I blame the microprocessor, for several reasons. When the large-scale integrated circuit lowered the cost of a computer's central processing unit from $10,000+ to $10, the focus shifted away from "supercomputing" and toward small-scale computing (personal computing and embedded computing). This also changed the economics of processor design: when you're designing with individual transistors, you need to design elegant and clever architectures that use them efficiently. But when you can put 300 million transistors on a chip, you can use "brute force" solutions to your design problems. And when processors reach that complexity, they're beyond the reach of individual architects -- they're designed by teams and committees, and in fact much of the actual detail work is done by automated tools.
For aspiring computer architects, this is bad and good, depending on your motivation. Unless you work for a major chip manufacturer, there's no profit in designing a new computer architecture. Why spend a year devising a faster way to compute, when Intel or AMD will bring out a faster chip next year that you can buy for $100? There was a brief surge of interest in new RISC architectures in the '80s, but these days most people want faster versions of what they already own. (Indeed, one of the latest microprocessors I'm using is an enhanced version of a chip designed in 1975.)
But for those who study computer architecture for personal interest, times have never been better. Whereas in the '60s you needed hundreds of thousands of dollars to prototype a new processor, today, for a few thousand dollars, you can have custom chips made to your own design (and the design tools run on an ordinary PC). Or, you can use "field programmable gate arrays" to design and test a single chip...and I've seen evaluation kits for these in the hundreds of dollars. (Better still, you can erase and reprogram many of these chips, so you can try several different ideas.)

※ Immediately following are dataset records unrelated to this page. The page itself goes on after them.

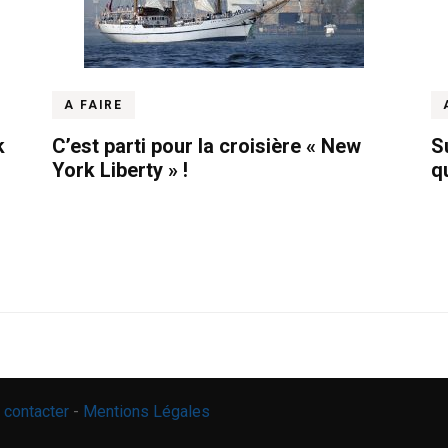
A FAIRE
k
C’est parti pour la croisière « New
S
York Liberty » !
qu
 contacter
-
Mentions Légales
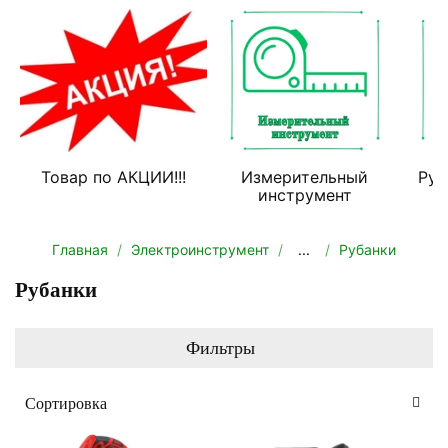
Товар по АКЦИИ!!!
Измерительный
Руч
инструмент
Главная
Электроинструмент
...
Рубанки
Рубанки
Фильтры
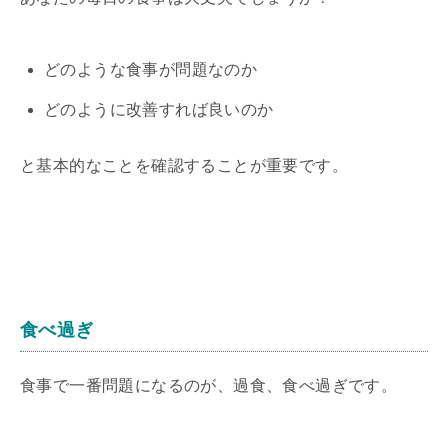
どのような食事が問題なのか
どのように改善すれば良いのか
と基本的なことを確認することが重要です。
食べ過ぎ
食事で一番問題になるのが、過食、食べ過ぎです。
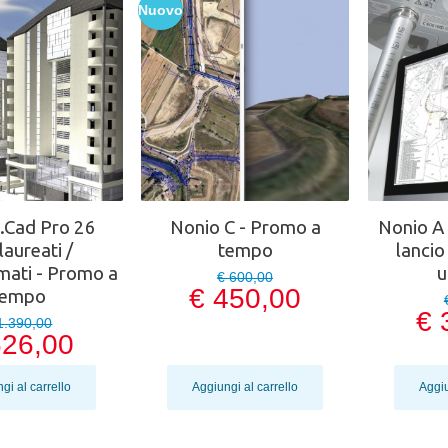
Nuovo
Cad Pro 26
Nonio C - Promo a
Nonio A 
aureati /
tempo
lancio
mati - Promo a
u
€ 600,00
€ 450,00
tempo
€ 
1.390,00
626,00
gi al carrello
Aggiungi al carrello
Aggiu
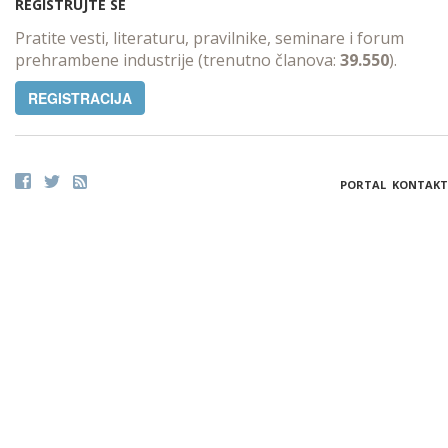
REGISTRUJTE SE
Pratite vesti, literaturu, pravilnike, seminare i forum
prehrambene industrije (trenutno članova:
39.550
).
REGISTRACIJA
PORTAL
KONTAKT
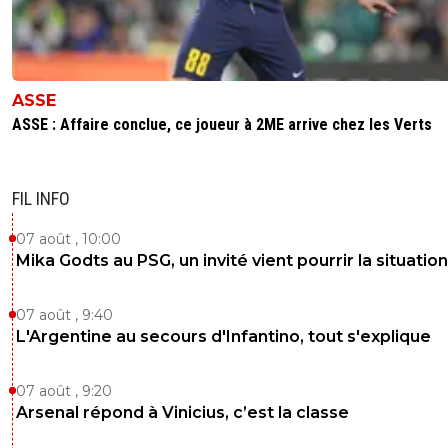
ASSE
ASSE : Affaire conclue, ce joueur à 2ME arrive chez les Verts
FIL INFO
07 août , 10:00
Mika Godts au PSG, un invité vient pourrir la situation
07 août , 9:40
L'Argentine au secours d'Infantino, tout s'explique
07 août , 9:20
Arsenal répond à Vinicius, c’est la classe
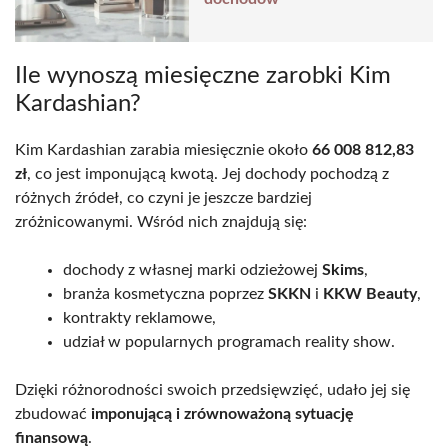
Ile wynoszą miesięczne zarobki Kim
Kardashian?
Kim Kardashian zarabia miesięcznie około
66 008 812,83
zł
, co jest imponującą kwotą. Jej dochody pochodzą z
różnych źródeł, co czyni je jeszcze bardziej
zróżnicowanymi. Wśród nich znajdują się:
dochody z własnej marki odzieżowej
Skims
,
branża kosmetyczna poprzez
SKKN
i
KKW Beauty
,
kontrakty reklamowe,
udział w popularnych programach reality show.
Dzięki różnorodności swoich przedsięwzięć, udało jej się
zbudować
imponującą i zrównoważoną sytuację
finansową
.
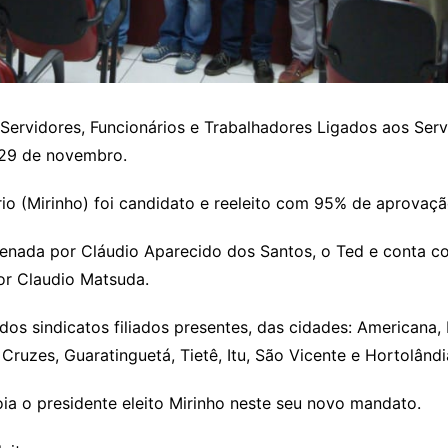
s Servidores, Funcionários e Trabalhadores Ligados aos Ser
 29 de novembro.
io (Mirinho) foi candidato e reeleito com 95% de aprovaçã
nada por Cláudio Aparecido dos Santos, o Ted e conta co
or Claudio Matsuda.
sindicatos filiados presentes, das cidades: Americana, I
Cruzes, Guaratinguetá, Tietê, Itu, São Vicente e Hortolândi
ia o presidente eleito Mirinho neste seu novo mandato.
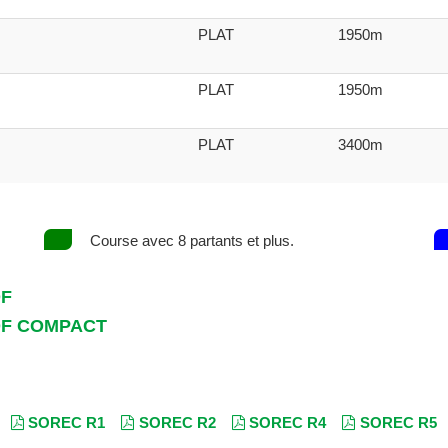
PLAT
1950m
PLAT
1950m
PLAT
3400m
Course avec 8 partants et plus.
DF
DF COMPACT
SOREC R1
SOREC R2
SOREC R4
SOREC R5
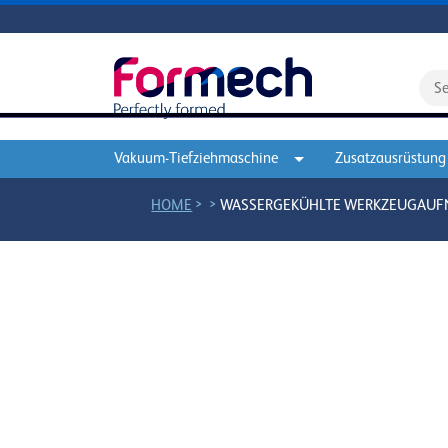
Vakuum-Tiefziehmaschine
Zusatzausrüstung
>
>
HOME
WASSERGEKÜHLTE WERKZEUGAUF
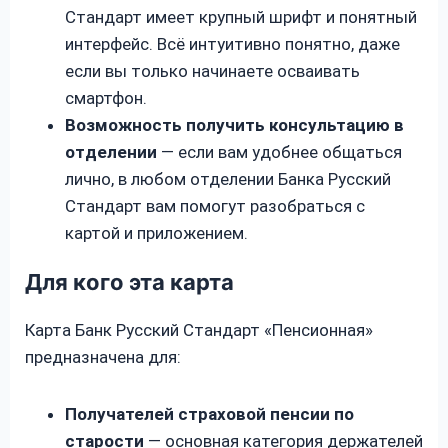
Стандарт имеет крупный шрифт и понятный
интерфейс. Всё интуитивно понятно, даже
если вы только начинаете осваивать
смартфон.
Возможность получить консультацию в
отделении
— если вам удобнее общаться
лично, в любом отделении Банка Русский
Стандарт вам помогут разобраться с
картой и приложением.
Для кого эта карта
Карта Банк Русский Стандарт «Пенсионная»
предназначена для:
Получателей страховой пенсии по
старости
— основная категория держателей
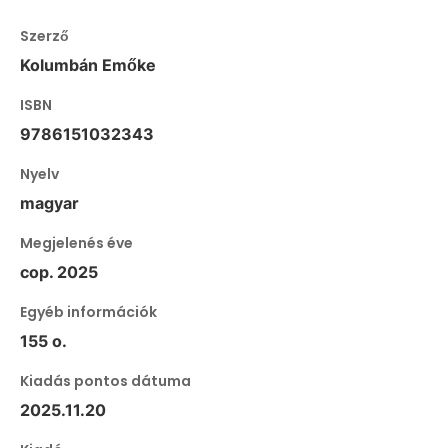
Szerző
Kolumbán Emőke
ISBN
9786151032343
Nyelv
magyar
Megjelenés éve
cop. 2025
Egyéb információk
155 o.
Kiadás pontos dátuma
2025.11.20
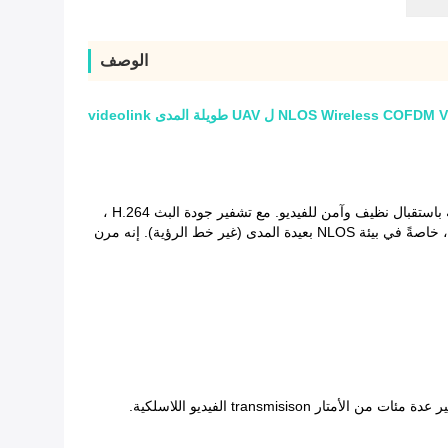
الوصف
NLOS Wire ل UAV طويلة المدى videolink
مع تشفير جودة البث H.264 ،
يدة المدى (غير خط الرؤية).
إنه مرن
أمتار transmisison الفيديو اللاسلكية.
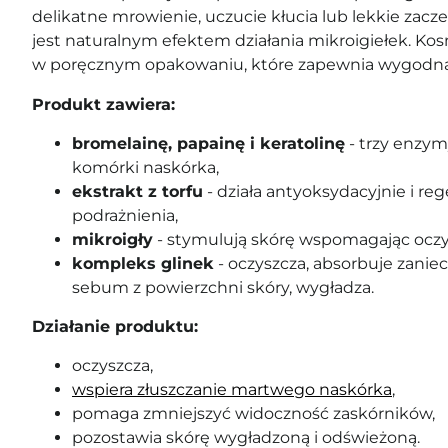
delikatne mrowienie, uczucie kłucia lub lekkie zacze
jest naturalnym efektem działania mikroigiełek. Ko
w poręcznym opakowaniu, które zapewnia wygodną 
Produkt zawiera:
bromelainę, papainę i keratolinę
- trzy enzym
komórki naskórka,
ekstrakt z torfu
- działa antyoksydacyjnie i reg
podrażnienia,
mikroigły
- stymulują skórę wspomagając oczy
kompleks glinek
- oczyszcza, absorbuje zanie
sebum z powierzchni skóry, wygładza.
Działanie produktu:
oczyszcza,
wspiera złuszczanie martwego naskórka
,
pomaga zmniejszyć widoczność zaskórników,
pozostawia skórę wygładzoną i odświeżoną.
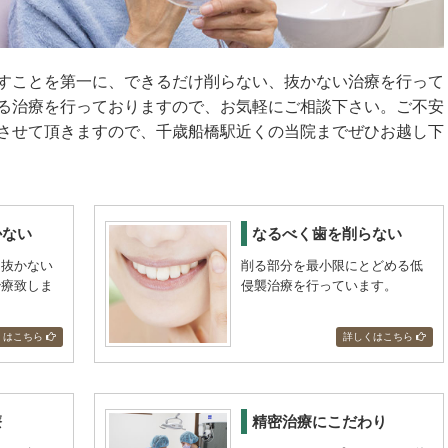
すことを第一に、できるだけ削らない、抜かない治療を行って
る治療を行っておりますので、お気軽にご相談下さい。ご不安
させて頂きますので、千歳船橋駅近くの当院までぜひお越し下
かない
なるべく歯を削らない
も抜かない
削る部分を最小限にとどめる低
治療致しま
侵襲治療を行っています。
くはこちら
詳しくはこちら
療
精密治療にこだわり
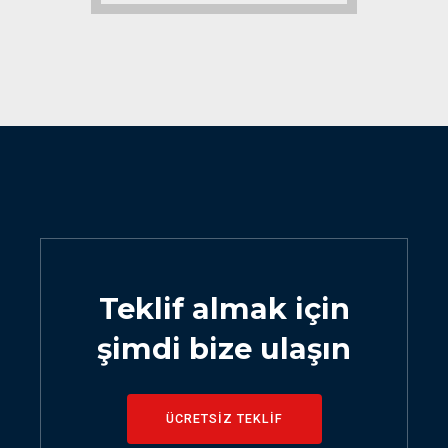
Teklif almak için
şimdi bize ulaşın
ÜCRETSİZ TEKLİF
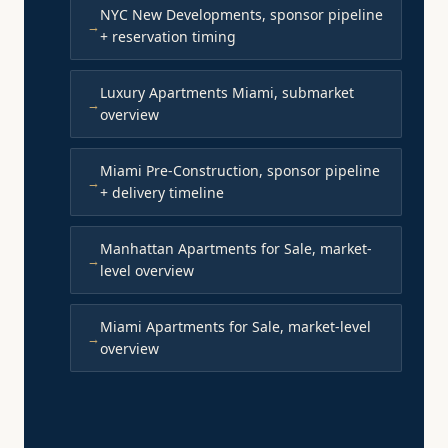
NYC New Developments, sponsor pipeline
+ reservation timing
Luxury Apartments Miami, submarket
overview
Miami Pre-Construction, sponsor pipeline
+ delivery timeline
Manhattan Apartments for Sale, market-
level overview
Miami Apartments for Sale, market-level
overview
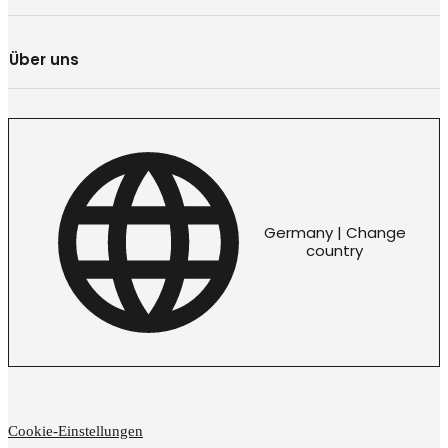
Über uns
Germany | Change
country
Cookie-Einstellungen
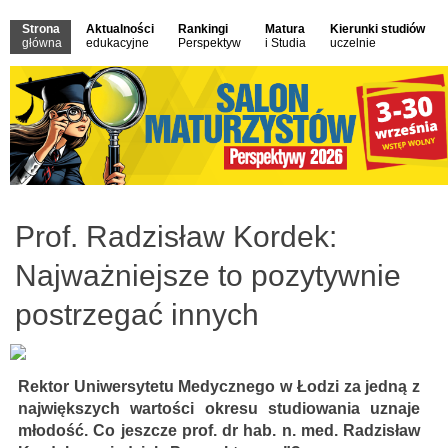
Strona
Aktualności
Rankingi
Matura
Kierunki studiów
główna
edukacyjne
Perspektyw
i Studia
uczelnie
Prof. Radzisław Kordek:
Najważniejsze to pozytywnie
postrzegać innych
Rektor Uniwersytetu Medycznego w Łodzi za jedną z
największych wartości okresu studiowania uznaje
młodość. Co jeszcze prof. dr hab. n. med. Radzisław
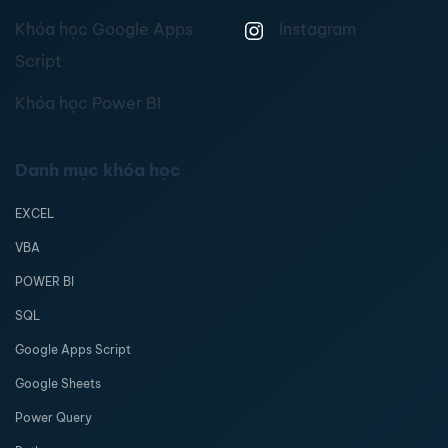
Khóa học Google Apps
Instagram
Script
Khóa học Power BI
Danh mục khóa học
EXCEL
VBA
POWER BI
SQL
Google Apps Script
Google Sheets
Power Query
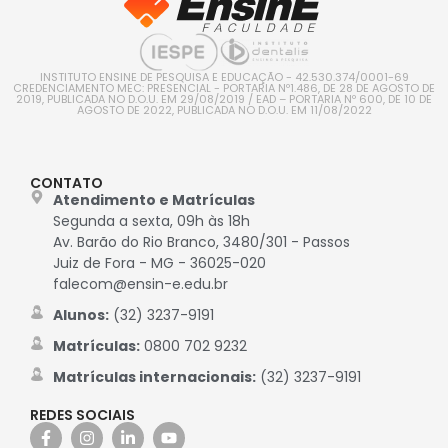
INSTITUTO ENSINE DE PESQUISA E EDUCAÇÃO - 42.530.374/0001-69
CREDENCIAMENTO MEC: PRESENCIAL - PORTARIA Nº1.486, DE 28 DE AGOSTO DE
2019, PUBLICADA NO D.O.U. EM 29/08/2019 / EAD – PORTARIA Nº 600, DE 10 DE
AGOSTO DE 2022, PUBLICADA NO D.O.U. EM 11/08/2022
CONTATO
Atendimento e Matrículas
Segunda a sexta, 09h às 18h
Av. Barão do Rio Branco, 3480/301 - Passos
Juiz de Fora - MG - 36025-020
falecom@ensin-e.edu.br
Alunos:
(32) 3237-9191
Matrículas:
0800 702 9232
Matrículas internacionais:
(32) 3237-9191
REDES SOCIAIS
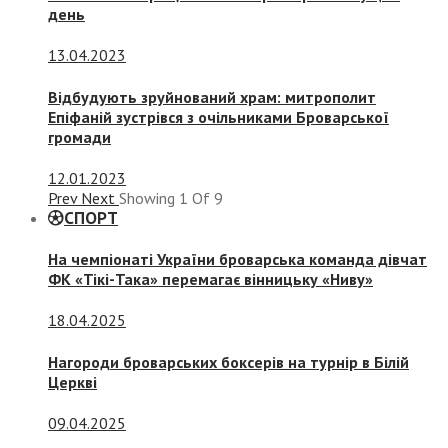
день
13.04.2023
Відбудують зруйнований храм: митрополит
Епіфаній зустрівся з очільниками Броварської
громади
12.01.2023
Prev
Next
Showing
1
Of
9
СПОРТ
На чемпіонаті України броварська команда дівчат
ФК «Тікі-Така» перемагає вінницьку «Ниву»
18.04.2025
Нагороди броварських боксерів на турнір в Білій
Церкві
09.04.2025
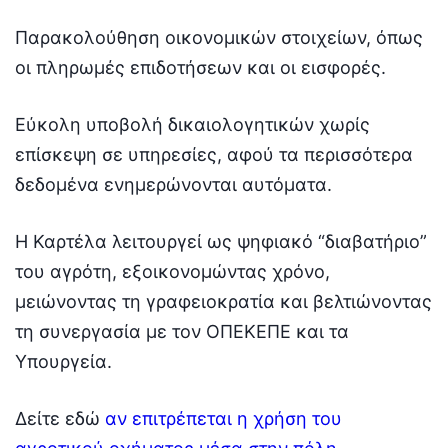
Παρακολούθηση οικονομικών στοιχείων, όπως
οι πληρωμές επιδοτήσεων και οι εισφορές.
Εύκολη υποβολή δικαιολογητικών χωρίς
επίσκεψη σε υπηρεσίες, αφού τα περισσότερα
δεδομένα ενημερώνονται αυτόματα.
Η Καρτέλα λειτουργεί ως ψηφιακό “διαβατήριο”
του αγρότη, εξοικονομώντας χρόνο,
μειώνοντας τη γραφειοκρατία και βελτιώνοντας
τη συνεργασία με τον ΟΠΕΚΕΠΕ και τα
Υπουργεία.
Δείτε εδώ
αν επιτρέπεται η χρήση του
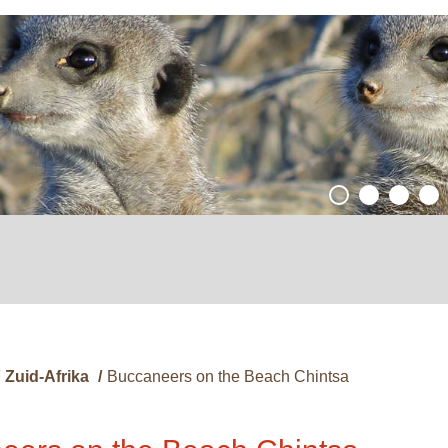
Zuid-Afrika
/
Buccaneers on the Beach Chintsa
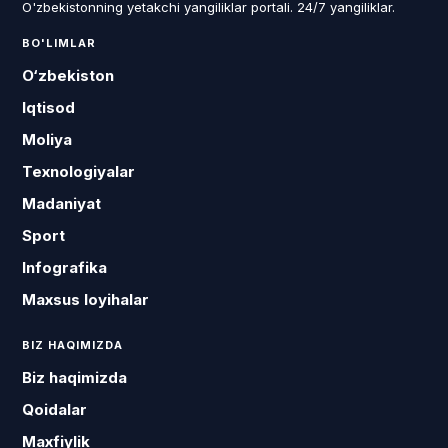
O'zbekistonning yetakchi yangiliklar portali. 24/7 yangiliklar.
BO'LIMLAR
O‘zbekiston
Iqtisod
Moliya
Texnologiyalar
Madaniyat
Sport
Infografika
Maxsus loyihalar
BIZ HAQIMIZDA
Biz haqimizda
Qoidalar
Maxfiylik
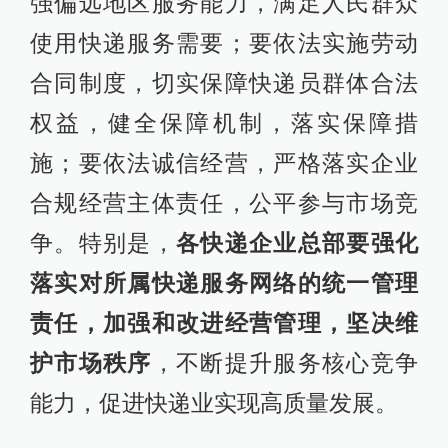
强偏远地区服务能力，满足人民群众
使用快递服务需要；要依法实施劳动
合同制度，切实保障快递员群体合法
权益，健全保障机制，落实保障措
施；要依法诚信经营，严格落实企业
合规经营主体责任，公平参与市场竞
争。特别是，
各快递企业总部要强化
落实对所属快递服务网络的统一管理
责任，加强和改进经营管理，坚决维
护市场秩序
，不断提升服务核心竞争
能力，促进快递业实现高质量发展。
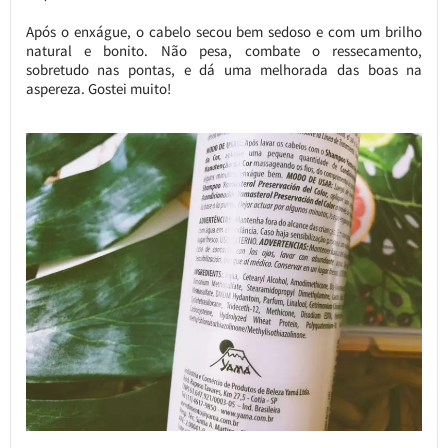
Após o enxágue, o cabelo secou bem sedoso e com um brilho
natural e bonito. Não pesa, combate o ressecamento,
sobretudo nas pontas, e dá uma melhorada das boas na
aspereza. Gostei muito!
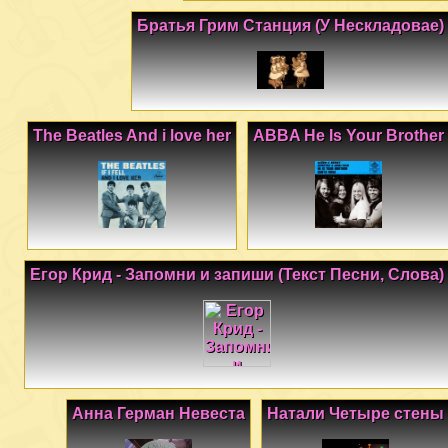
Братья Грим Станция (У Нескладовае)
The Beatles And i love her
ABBA He Is Your Brother
Егор Крид - Запомни и запиши (Текст Песни, Слова)
Анна Герман Невеста
Натали Четыре стены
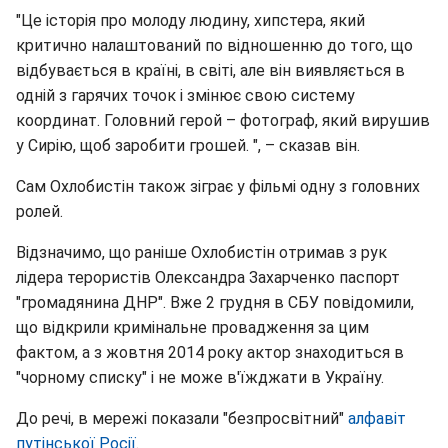
"Це історія про молоду людину, хипстера, який
критично налаштований по відношенню до того, що
відбувається в країні, в світі, але він виявляється в
одній з гарячих точок і змінює свою систему
координат. Головний герой – фотограф, який вирушив
у Сирію, щоб заробити грошей. ", – сказав він.
Сам Охлобистін також зіграє у фільмі одну з головних
ролей.
Відзначимо, що раніше Охлобистін отримав з рук
лідера терористів Олександра Захарченко паспорт
"громадянина ДНР". Вже 2 грудня в СБУ повідомили,
що
відкрили кримінальне провадження за цим
фактом, а з жовтня 2014 року актор знаходиться в
"чорному списку" і не може в'їжджати в Україну.
До речі, в мережі показали "безпросвітний"
алфавіт
путінської Росії
.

I've designed and built one processor of my own -- the "hard way," with TTL logic chips and a wirewrap tool -- and I have ideas for a few more. When I get some free time -- this decade, I hope -- I intend to get one of those FPGA evaluation kits and try a few more designs. For fun, not money. Other people assemble jigsaw puzzles, I tinker with computer designs.
A final musing... I was amazed to discover that the architecture of the equally-legendary IBM System/360 lives on, in the current IBM zSeries. I learned programming on S/360 and S/370 machines, and, again, I didn't fully appreciate them at the time. Arguably this makes the S/360 the most enduring computer architecture of all time.